Sir Charles S. Chaplin
Laureate Erasmus Prize 1965
In 1965 the Erasmus Prize was shared by Charles Chaplin and Ingmar Bergman, representing the early years of cinema and the current art of film. Chaplin was awarded the Erasmus Prize for his extensive and universally appreciated oeuvre, which made a great contribution to the development of the cinema from an industry into an art. All his films are marked by their masterly poetic blend of seriousness, humour, and strong social compassion.
Charles Spencer Chaplin was born in England in 1889, the son of theatre and variety artists. At an early age, he appeared on the stage in London and went on tour in Europe. In 1910 he left for the USA, where he founded his own studio. Chaplin was the scriptwriter, director, leading actor, and often also the composer, of almost all his films. He left the USA in 1952 as a result of the political climate (McCarthyism), and settled in Switzerland, where he died in 1977.

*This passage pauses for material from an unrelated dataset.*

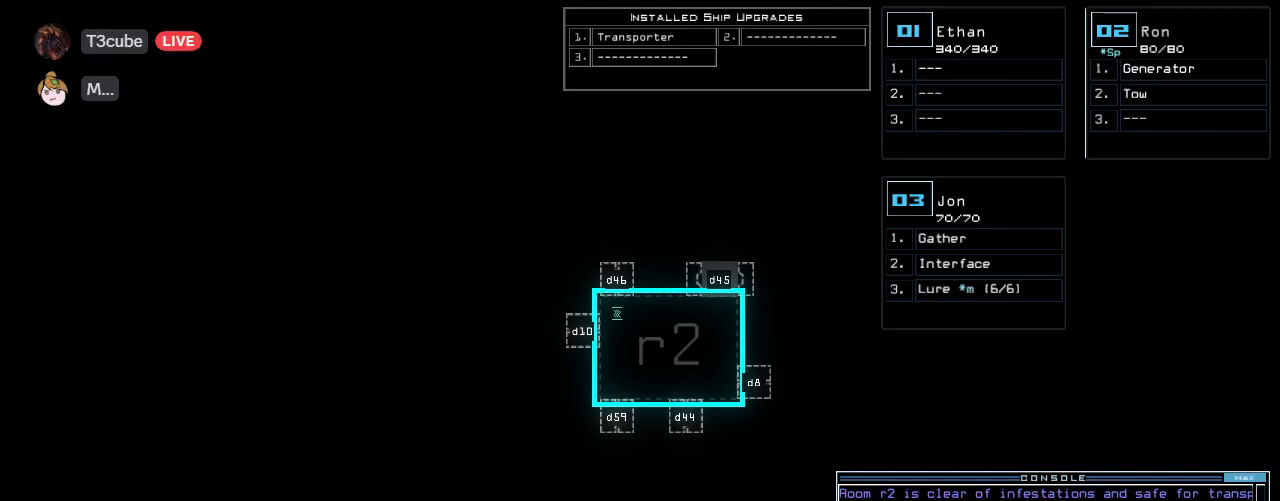
{"keys": [], "events": []}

Sir Charles Chaplin became world famous for his creation of Charlie the Tramp, the vulnerable little man who struggles to survive in the world of money and power. He always remained the representative of the delicate balance of collective and individual values, of the absolute and the relative, the serious message and comic relief. His most influential silent films include The Kid (1921), The Gold Rush (1925), and City Lights (1931), and some of his most prominent spoken films are: Modern Times (1936), The Great Dictator (1940), Monsieur Verdoux (1947) and Limelight (1952).

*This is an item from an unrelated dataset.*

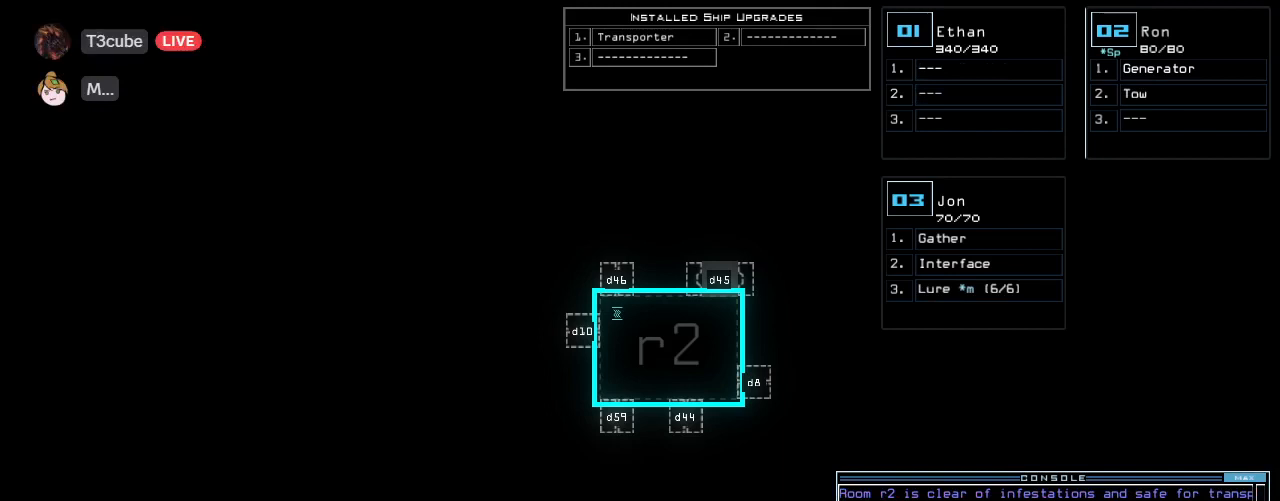
{"keys": [], "events": []}
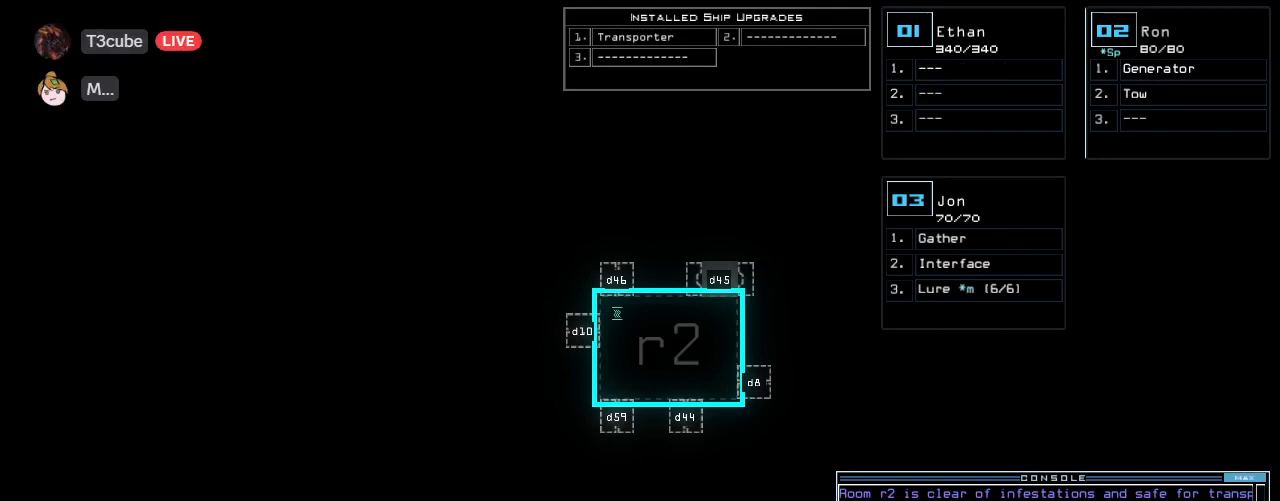
{"keys": [], "events": []}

Charles Chaplin devoted most of his prize to the Emmaus Community of Abbé Pierre. The then Chairman of the Praemium Erasmianum Foundation, A. Engel, presented a sum of money to the Abbé Pierre at the headquarters of the community, situated in the small Dutch town of Haarzuilens. The rest of the money was made available to the Netherlands Film Academy, to make a film about international children’s theatre.